Muddy Waters
À la fin des années 1940 et au début des années 1950, Chicago est l'épicentre de l'explosion du blues; tous les chemins mènent à la ville des vents, du delta du Mississippi, du Midwest et du Sud-Est. Tout commence en 1948, avec la parution d'un simple 78 tours d'un chanteur-guitariste appelé Muddy Waters. Aristocrat 1305 présente sur ses deux faces des pièces du style Mississippi Delta traditionnel : I Can't Be Satisfied et I Feel Like Going Home; sur ces faces, on entend la puissante voix de Waters qui appuie ses syllabes.Voilà précisément ce qui émeut le musicologue Alan Lomax qui, au nom de la Library of Congress, explore Stovall's pour découvrir et enregistrer sur place les nouveaux talents qui jouent du blues original et pur, à la source même. Il trouve Muddy, ou McKinley Morganfield comme on le connaissait à l'époque. À l'âge de treize ans, Muddy commence à jouer de l'harmonica et quatre ans plus tard, il se met à la guitare. « C'est que, j'aimais bien Son House et Robert Johnson , les deux maîtres absolus du style de guitare très typique « bottleneck ». Cette technique fait de la guitare slide « bottleneck » un prolongement adéquat et une imitation de la voix d'un bluesman, reproduisant les descentes, les méandres, les glissandos et toutes ces obscures saccades tonales de son registre de 12 arpèges.Les pianistes Sunnyland Slim et Eddie Boyd ainsi que le guitariste Blue Smitty jouent avec Muddy au tout début de son illustre carrière au sein du South Side de Chicago.
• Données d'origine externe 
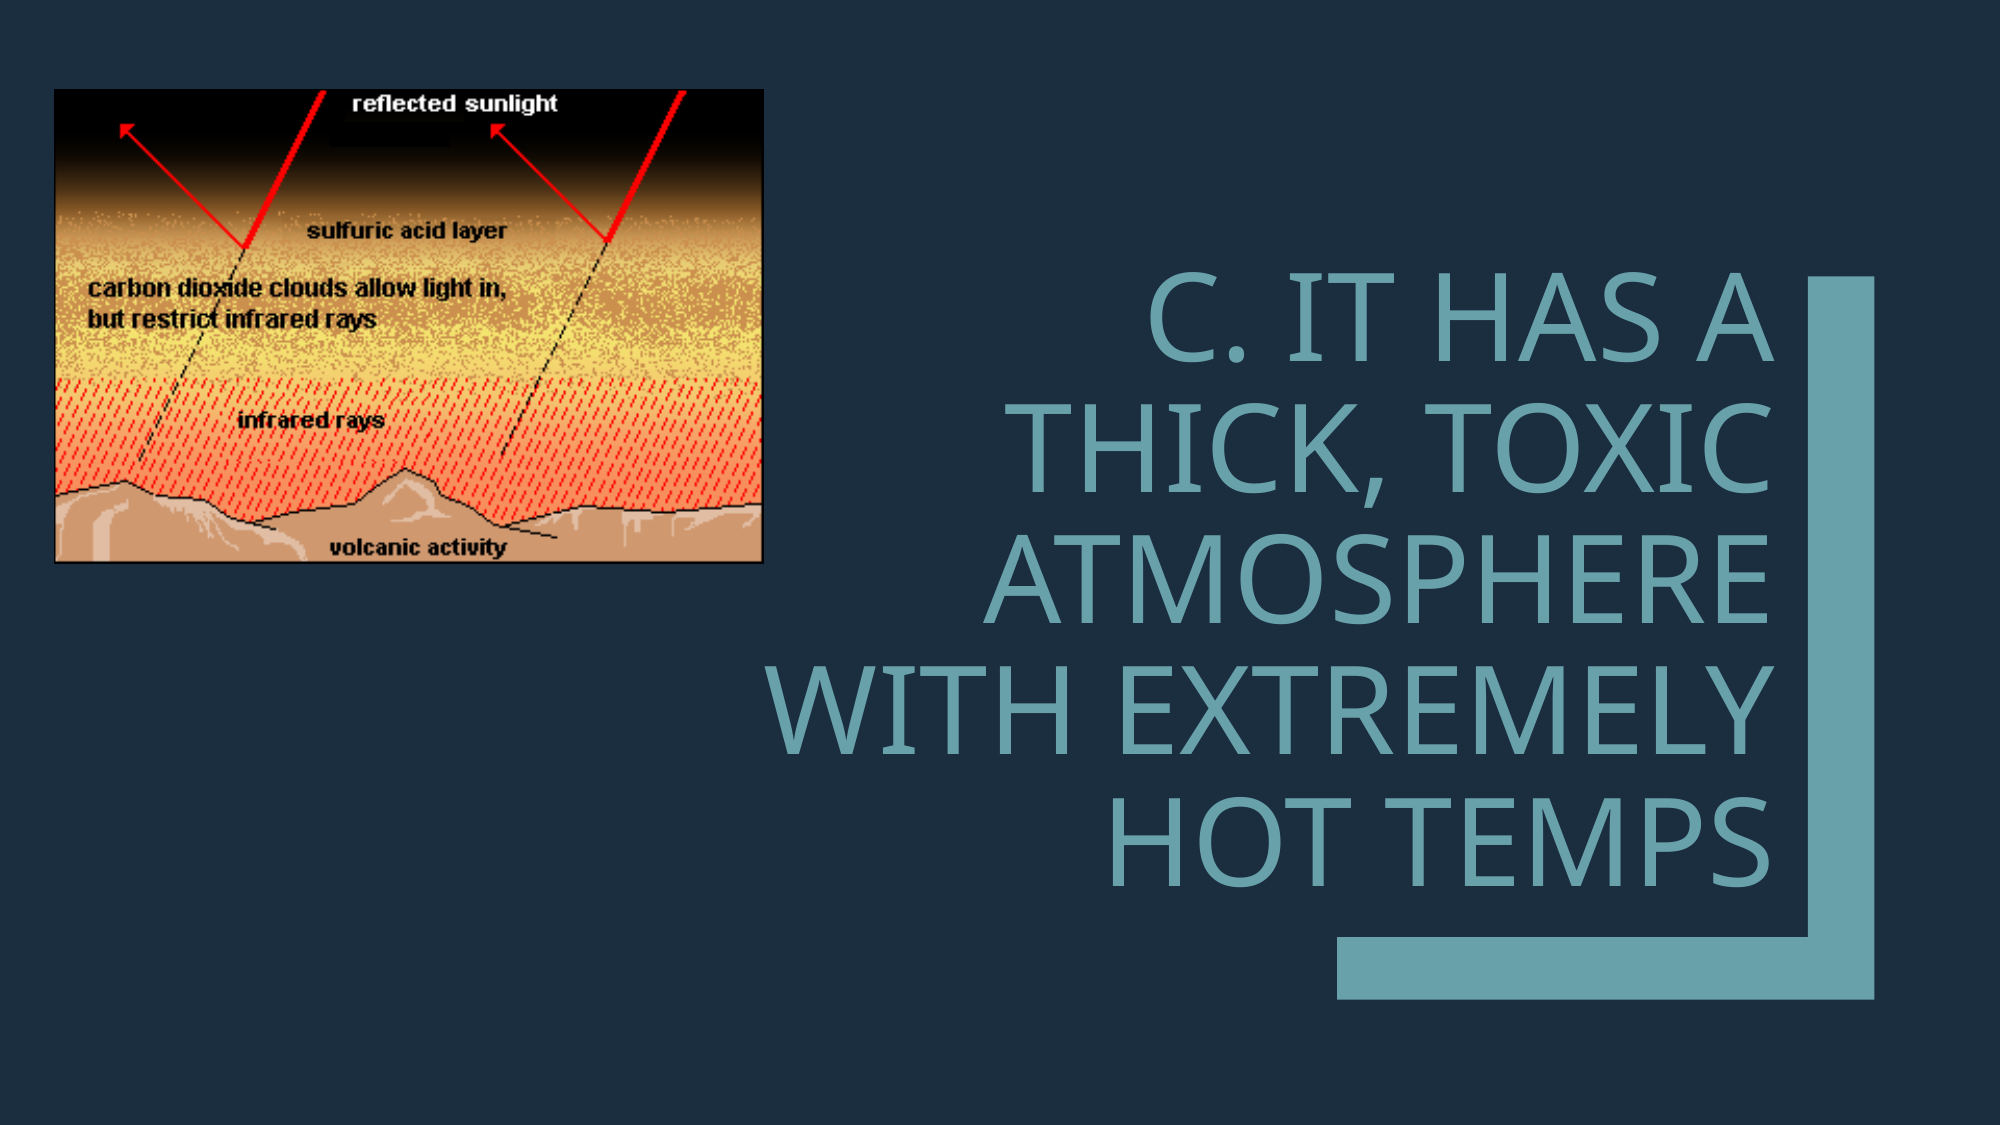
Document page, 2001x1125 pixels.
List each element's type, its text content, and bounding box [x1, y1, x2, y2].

title C. It has a thick, toxic atmosphere with extremely hot temps [745, 207, 1792, 920]
picture [54, 89, 764, 564]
Sunnyland joue un rôle déterminant dans le lancement de la carrière de Muddy; il invite Muddy à participer à sa session de 1947 chez Aristocrat (Johnson Machine Gun) et, tout de suite après, Muddy enregistre pour la première fois chez Aristocrat, ce qui donne Gypsy Woman. Mais rien ne peut se comparer à la clameur de I Can't Be Satisfied, qui est devenu le premier succès de R & B à l'échelle nationale en 1948. Lorsque Muddy Waters forme son propre groupe avec Little Walter à l'harmonica, Jimmy Rogers comme second guitariste et Baby Face Leroy Foster à la batterie (et à la guitare), tous de puissants chanteurs, il reconnaît que leur supériorité sur les autres artistes du South Side et d'ailleurs est unanime.
Dès 1951 Waters est déjà le roi du palmarès R & B, enchaînant succès après succès. Louisiana Blues, Long Distance Call, Honey Bee, Still A Fool, She Moves Me et Mad Love ne sont que quelques titres qui ont marqué cette époque. Son classique de 1950, Rollin' Stone, n'obtient aucun succès, mais il apportera la chance plus tard à un groupe de jeunes britanniques.Avec Willie Dixon, le vétéran bassiste et auteur talentueux, le groupe est enfin formé, permettant à Waters d'obtenir encore plus de succès avec les nombreuses chansons qu'il écrit (I'm Your Hoochie Coochie Man, Just Make Love To Me, I'm Ready). Autre changement important : James Cotton remplace Little Walter en 1954. Avec le rock & roll qui émerge et le modernisme de Chuck Berry, Bo Diddley, les Moonglows et les Flamingos, Muddy change aussi. Après 1958, ses pièces sont entièrement urbaines; par exemple : Walking Thru The Park, You Can't Lose What You Ain't Never Had, et l'entraînant Got My Mojo Working, ainsi que She's Nineteen Years Old, pour ne nommer que ceux-là.Le blues de Muddy survit au grand bouleversement des années 1960 (pensez à B.B. King d'une part et au phénomène de masse comme James Brown d'autre part) et acquiert une renommée internationale dans les années 1970. Même si la dernière étincelle de vie a quitté son corps pendant son dernier sommeil le 30 avril 1983 à Westmont, en Illinois, la flamme qui a animé la restructuration du blues réchauffe toujours le coeur de la musique populaire contemporaine.